Saved entries
BEGIN

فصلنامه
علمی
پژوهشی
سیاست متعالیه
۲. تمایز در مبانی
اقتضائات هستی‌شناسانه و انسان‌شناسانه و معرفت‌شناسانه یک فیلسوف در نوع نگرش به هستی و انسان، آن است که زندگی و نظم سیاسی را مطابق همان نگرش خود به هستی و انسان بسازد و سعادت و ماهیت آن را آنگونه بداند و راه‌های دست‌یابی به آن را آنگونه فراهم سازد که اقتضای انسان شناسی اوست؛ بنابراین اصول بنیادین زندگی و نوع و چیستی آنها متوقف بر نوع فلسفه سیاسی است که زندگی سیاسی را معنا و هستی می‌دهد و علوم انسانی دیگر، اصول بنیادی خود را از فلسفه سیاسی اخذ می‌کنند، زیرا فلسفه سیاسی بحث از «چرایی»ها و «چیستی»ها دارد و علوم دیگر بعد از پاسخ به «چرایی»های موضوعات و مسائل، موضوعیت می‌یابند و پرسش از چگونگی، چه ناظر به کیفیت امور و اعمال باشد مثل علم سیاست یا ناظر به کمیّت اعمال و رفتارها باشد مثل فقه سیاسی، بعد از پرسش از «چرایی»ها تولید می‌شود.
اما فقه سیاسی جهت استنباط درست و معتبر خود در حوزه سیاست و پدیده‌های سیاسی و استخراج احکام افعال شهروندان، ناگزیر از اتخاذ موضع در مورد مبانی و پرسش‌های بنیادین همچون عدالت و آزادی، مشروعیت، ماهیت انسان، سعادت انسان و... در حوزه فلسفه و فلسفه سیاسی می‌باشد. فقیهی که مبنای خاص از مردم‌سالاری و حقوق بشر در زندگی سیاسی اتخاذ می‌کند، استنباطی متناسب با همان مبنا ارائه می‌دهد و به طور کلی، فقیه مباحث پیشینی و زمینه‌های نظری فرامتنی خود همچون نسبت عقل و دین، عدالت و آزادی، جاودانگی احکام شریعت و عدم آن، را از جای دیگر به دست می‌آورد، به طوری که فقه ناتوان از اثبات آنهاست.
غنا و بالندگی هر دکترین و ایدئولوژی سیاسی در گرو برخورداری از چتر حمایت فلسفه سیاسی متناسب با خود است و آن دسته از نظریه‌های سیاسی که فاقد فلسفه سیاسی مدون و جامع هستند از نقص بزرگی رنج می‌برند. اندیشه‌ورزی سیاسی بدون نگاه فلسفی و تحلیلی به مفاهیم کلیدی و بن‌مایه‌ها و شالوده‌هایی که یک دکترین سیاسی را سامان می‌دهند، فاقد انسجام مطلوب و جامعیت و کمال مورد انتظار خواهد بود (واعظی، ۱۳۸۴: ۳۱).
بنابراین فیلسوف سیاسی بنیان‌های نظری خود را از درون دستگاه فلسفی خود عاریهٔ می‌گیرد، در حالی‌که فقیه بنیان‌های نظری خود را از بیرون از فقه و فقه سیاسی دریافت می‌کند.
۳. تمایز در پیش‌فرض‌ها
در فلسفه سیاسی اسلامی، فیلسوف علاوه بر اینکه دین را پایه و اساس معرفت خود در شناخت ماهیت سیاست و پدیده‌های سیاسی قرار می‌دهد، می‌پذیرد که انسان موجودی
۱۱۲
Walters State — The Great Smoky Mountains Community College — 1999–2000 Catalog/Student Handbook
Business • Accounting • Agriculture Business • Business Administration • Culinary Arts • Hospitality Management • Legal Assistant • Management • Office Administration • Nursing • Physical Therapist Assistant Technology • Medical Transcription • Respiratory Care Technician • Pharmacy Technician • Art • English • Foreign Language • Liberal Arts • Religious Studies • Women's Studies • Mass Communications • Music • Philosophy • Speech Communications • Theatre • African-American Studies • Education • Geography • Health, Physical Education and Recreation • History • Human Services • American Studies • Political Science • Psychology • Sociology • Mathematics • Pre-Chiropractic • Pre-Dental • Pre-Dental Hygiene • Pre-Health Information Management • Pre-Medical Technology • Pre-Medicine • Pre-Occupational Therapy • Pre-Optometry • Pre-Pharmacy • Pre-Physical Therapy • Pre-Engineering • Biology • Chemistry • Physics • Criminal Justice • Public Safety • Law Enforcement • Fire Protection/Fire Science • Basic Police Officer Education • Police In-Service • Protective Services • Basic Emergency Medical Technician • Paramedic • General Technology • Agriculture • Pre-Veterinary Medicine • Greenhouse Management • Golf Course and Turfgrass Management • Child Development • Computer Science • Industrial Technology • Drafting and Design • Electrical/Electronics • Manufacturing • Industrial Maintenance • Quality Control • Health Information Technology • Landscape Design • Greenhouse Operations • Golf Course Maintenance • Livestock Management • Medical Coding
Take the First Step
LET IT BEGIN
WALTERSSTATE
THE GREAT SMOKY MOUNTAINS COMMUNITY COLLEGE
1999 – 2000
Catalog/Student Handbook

END

● **How to complete this task**
The records need to be set down again without a single difference.

● **Task output**
فصلنامه
علمی
پژوهشی
سیاست متعالیه
۲. تمایز در مبانی
اقتضائات هستی‌شناسانه و انسان‌شناسانه و معرفت‌شناسانه یک فیلسوف در نوع نگرش به هستی و انسان، آن است که زندگی و نظم سیاسی را مطابق همان نگرش خود به هستی و انسان بسازد و سعادت و ماهیت آن را آنگونه بداند و راه‌های دست‌یابی به آن را آنگونه فراهم سازد که اقتضای انسان شناسی اوست؛ بنابراین اصول بنیادین زندگی و نوع و چیستی آنها متوقف بر نوع فلسفه سیاسی است که زندگی سیاسی را معنا و هستی می‌دهد و علوم انسانی دیگر، اصول بنیادی خود را از فلسفه سیاسی اخذ می‌کنند، زیرا فلسفه سیاسی بحث از «چرایی»ها و «چیستی»ها دارد و علوم دیگر بعد از پاسخ به «چرایی»های موضوعات و مسائل، موضوعیت می‌یابند و پرسش از چگونگی، چه ناظر به کیفیت امور و اعمال باشد مثل علم سیاست یا ناظر به کمیّت اعمال و رفتارها باشد مثل فقه سیاسی، بعد از پرسش از «چرایی»ها تولید می‌شود.
اما فقه سیاسی جهت استنباط درست و معتبر خود در حوزه سیاست و پدیده‌های سیاسی و استخراج احکام افعال شهروندان، ناگزیر از اتخاذ موضع در مورد مبانی و پرسش‌های بنیادین همچون عدالت و آزادی، مشروعیت، ماهیت انسان، سعادت انسان و... در حوزه فلسفه و فلسفه سیاسی می‌باشد. فقیهی که مبنای خاص از مردم‌سالاری و حقوق بشر در زندگی سیاسی اتخاذ می‌کند، استنباطی متناسب با همان مبنا ارائه می‌دهد و به طور کلی، فقیه مباحث پیشینی و زمینه‌های نظری فرامتنی خود همچون نسبت عقل و دین، عدالت و آزادی، جاودانگی احکام شریعت و عدم آن، را از جای دیگر به دست می‌آورد، به طوری که فقه ناتوان از اثبات آنهاست.
غنا و بالندگی هر دکترین و ایدئولوژی سیاسی در گرو برخورداری از چتر حمایت فلسفه سیاسی متناسب با خود است و آن دسته از نظریه‌های سیاسی که فاقد فلسفه سیاسی مدون و جامع هستند از نقص بزرگی رنج می‌برند. اندیشه‌ورزی سیاسی بدون نگاه فلسفی و تحلیلی به مفاهیم کلیدی و بن‌مایه‌ها و شالوده‌هایی که یک دکترین سیاسی را سامان می‌دهند، فاقد انسجام مطلوب و جامعیت و کمال مورد انتظار خواهد بود (واعظی، ۱۳۸۴: ۳۱).
بنابراین فیلسوف سیاسی بنیان‌های نظری خود را از درون دستگاه فلسفی خود عاریهٔ می‌گیرد، در حالی‌که فقیه بنیان‌های نظری خود را از بیرون از فقه و فقه سیاسی دریافت می‌کند.
۳. تمایز در پیش‌فرض‌ها
در فلسفه سیاسی اسلامی، فیلسوف علاوه بر اینکه دین را پایه و اساس معرفت خود در شناخت ماهیت سیاست و پدیده‌های سیاسی قرار می‌دهد، می‌پذیرد که انسان موجودی
۱۱۲
Walters State — The Great Smoky Mountains Community College — 1999–2000 Catalog/Student Handbook
Business • Accounting • Agriculture Business • Business Administration • Culinary Arts • Hospitality Management • Legal Assistant • Management • Office Administration • Nursing • Physical Therapist Assistant Technology • Medical Transcription • Respiratory Care Technician • Pharmacy Technician • Art • English • Foreign Language • Liberal Arts • Religious Studies • Women's Studies • Mass Communications • Music • Philosophy • Speech Communications • Theatre • African-American Studies • Education • Geography • Health, Physical Education and Recreation • History • Human Services • American Studies • Political Science • Psychology • Sociology • Mathematics • Pre-Chiropractic • Pre-Dental • Pre-Dental Hygiene • Pre-Health Information Management • Pre-Medical Technology • Pre-Medicine • Pre-Occupational Therapy • Pre-Optometry • Pre-Pharmacy • Pre-Physical Therapy • Pre-Engineering • Biology • Chemistry • Physics • Criminal Justice • Public Safety • Law Enforcement • Fire Protection/Fire Science • Basic Police Officer Education • Police In-Service • Protective Services • Basic Emergency Medical Technician • Paramedic • General Technology • Agriculture • Pre-Veterinary Medicine • Greenhouse Management • Golf Course and Turfgrass Management • Child Development • Computer Science • Industrial Technology • Drafting and Design • Electrical/Electronics • Manufacturing • Industrial Maintenance • Quality Control • Health Information Technology • Landscape Design • Greenhouse Operations • Golf Course Maintenance • Livestock Management • Medical Coding
Take the First Step
LET IT BEGIN
WALTERSSTATE
THE GREAT SMOKY MOUNTAINS COMMUNITY COLLEGE
1999 – 2000
Catalog/Student Handbook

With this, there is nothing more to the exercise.